| Aim 1 |
List the operations that the blog text says are defined on groups in Scatter.
| Aim 2 |
In the blog text, rewrite the passage starting with "The algorithm guarantees" and going on through "system called Scatter.", swapping "storage system" for "data store".

| Text to read |

Thursday, March 7, 2013

Practical Byzantine Fault Tolerance

This short post is written for the paper Practical Byzantine Fault Tolerance by Miguel Castro and Barbara Liskov from MIT. Before we read this paper, a very important terminology should be mentioned and understood. Byzantine fault: Previously, when we mention fault tolerance, we mean resilience to node failure, or non-responding. However, in real world, we also need to protect the system from malicious action, and mis-sent information or instruction. These problems are called Byzantine fault. Therefore byzantine fault tolerance means the mechanism to protect the system from these types of situations. The paper is named Practical because all papers related to byzantine fault tolerance system before are mostly devoted to the theoretical part of this topic, and they assumes a synchronous environment. While this paper tackles the topic in a practical point of view with an algorithm to solve this problem in asynchronous system settings.

Algorithm works as follows:
1. a client sends a request to invoke a service operation to the primary
2. the primary multi-casts the request to the backups
3. replicas execute the request and send a reply to the client
4. the client waits for one replies from different replicas with the same result; 
this is the result of the operation

The algorithm guarantees liveness and safety because all non-faulty replicas agree on a total order for the execution of requests despite failures.

Tuesday, March 5, 2013

Scatter

Scalable Consistency in Scatter
by Lisa Glendenning, Ivan Beschastnikh, Arvind Krishnamurthy and Thomas Anderson

This paper introduces a new distributed and consistent key/value storage system called Scatter.

Firstly, authors adapt the idea of decentralized peer to peer systems like Chord, Kademlia and such. However, these system lack consistency, so they aim to propose a new system that will be fault tolerant, consistent and in planetary scale. They structure the nodes into groups and each group covers a fraction of the circular key space. Every group is managed by Paxos protocol, which we studied earlier, and there are "merge", "split", "migrate" and "repartition" operations defined on groups and every group is connected with its predecessor and successor through individual nodes. Also, group size is small since Paxos' performance drops for large number of nodes. Two phase commit protocol is used in case of an multi-group operation; participating group leaders should agree (commit) on the operation in order for the global picture to be changed. How the storage handled is, concisely, that key space of each group is divided among the member nodes and those nodes are called primary for certain keys. Therefore, for each store operation, value is forwarded to primary node in the group and replicated among others using Paxos. Another novelty they propose is their join operations. They differentiate join operations depending on the need for group failure, throughput and latency. Hence, they add the node to the most appropriate group with respect to the need.

Labeled box records:
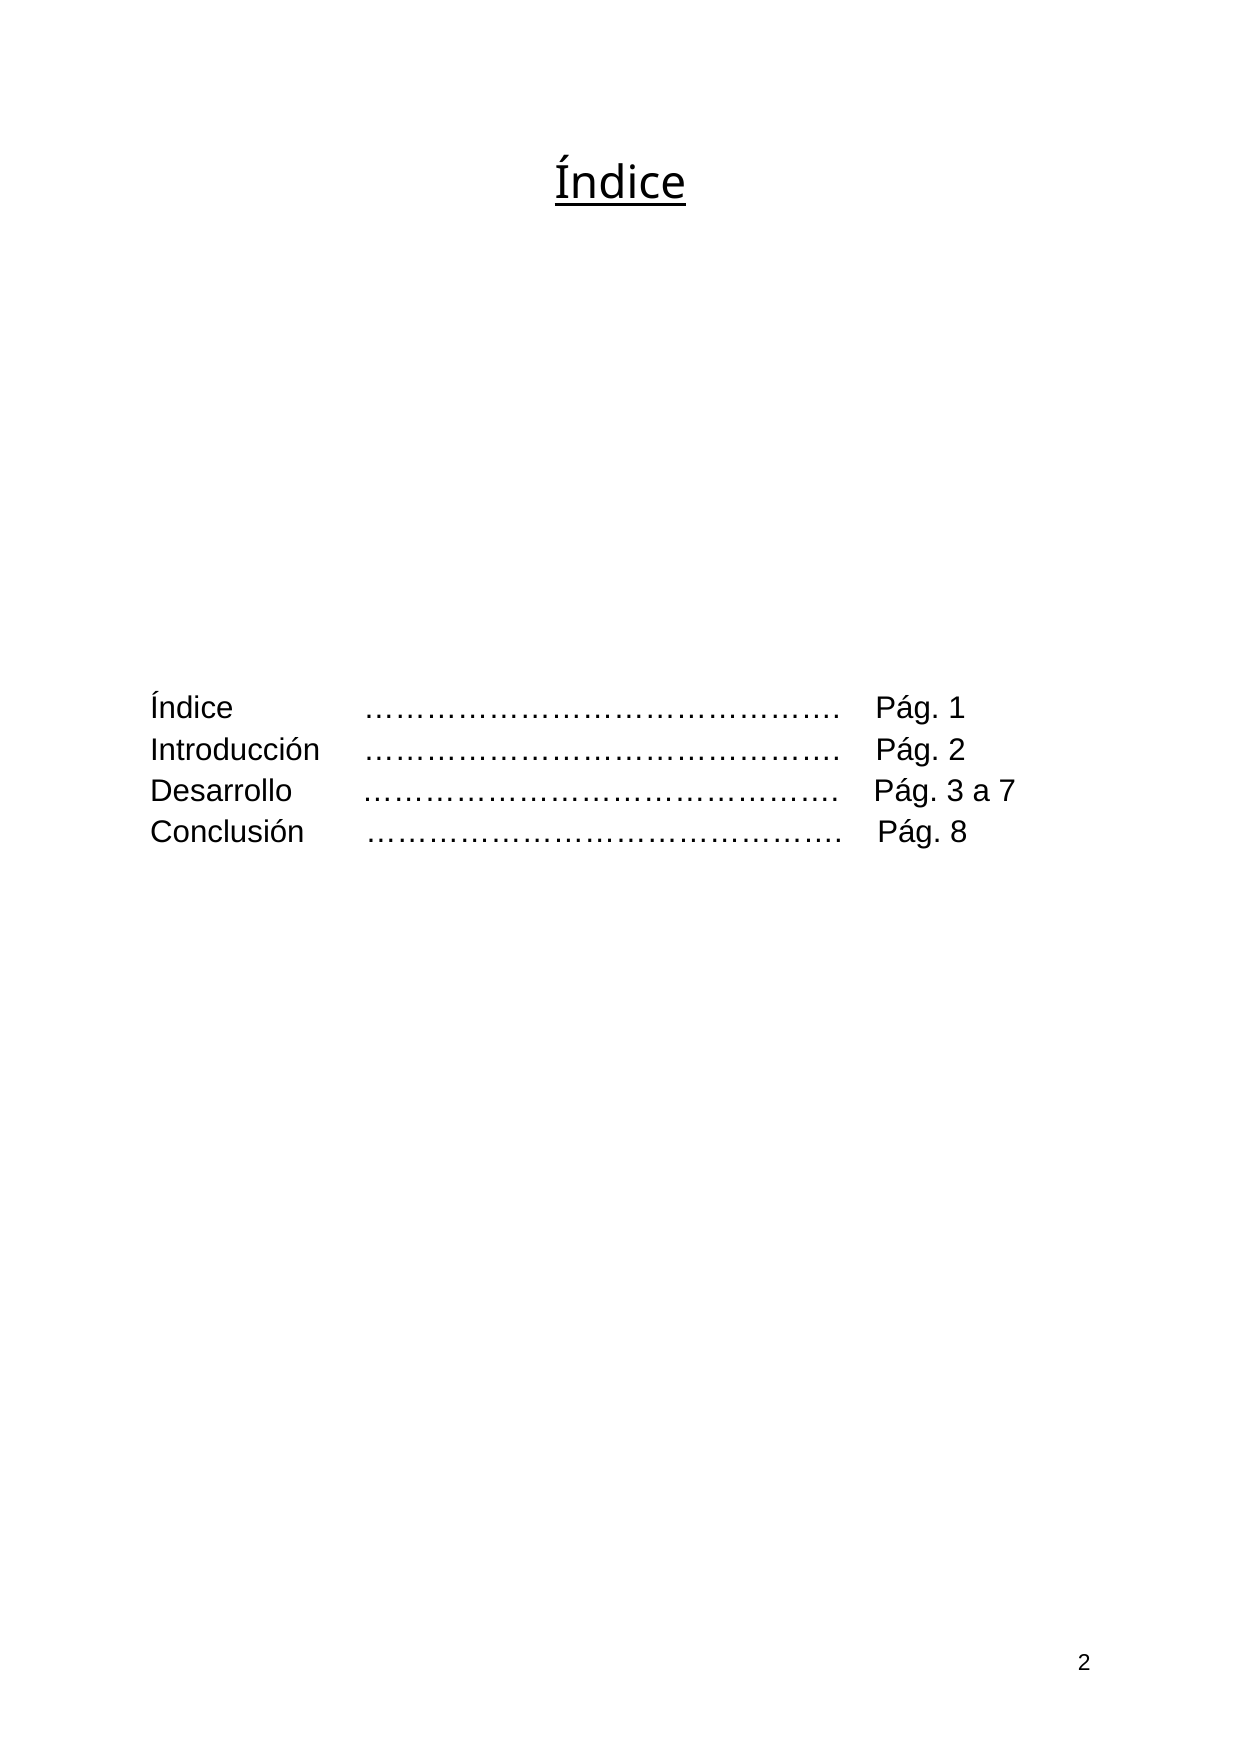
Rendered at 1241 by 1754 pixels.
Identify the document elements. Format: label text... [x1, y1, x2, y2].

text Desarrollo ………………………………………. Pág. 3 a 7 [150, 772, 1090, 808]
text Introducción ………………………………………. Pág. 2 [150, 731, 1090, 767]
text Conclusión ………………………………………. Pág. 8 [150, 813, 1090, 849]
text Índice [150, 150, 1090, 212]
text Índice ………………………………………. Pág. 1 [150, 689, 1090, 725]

| Result 1 |
merge, split, migrate, repartition

| Result 2 |
The algorithm guarantees liveness and safety because all non-faulty replicas agree on a total order for the execution of requests despite failures.

Tuesday, March 5, 2013

Scatter

Scalable Consistency in Scatter
by Lisa Glendenning, Ivan Beschastnikh, Arvind Krishnamurthy and Thomas Anderson

This paper introduces a new distributed and consistent key/value data store called Scatter.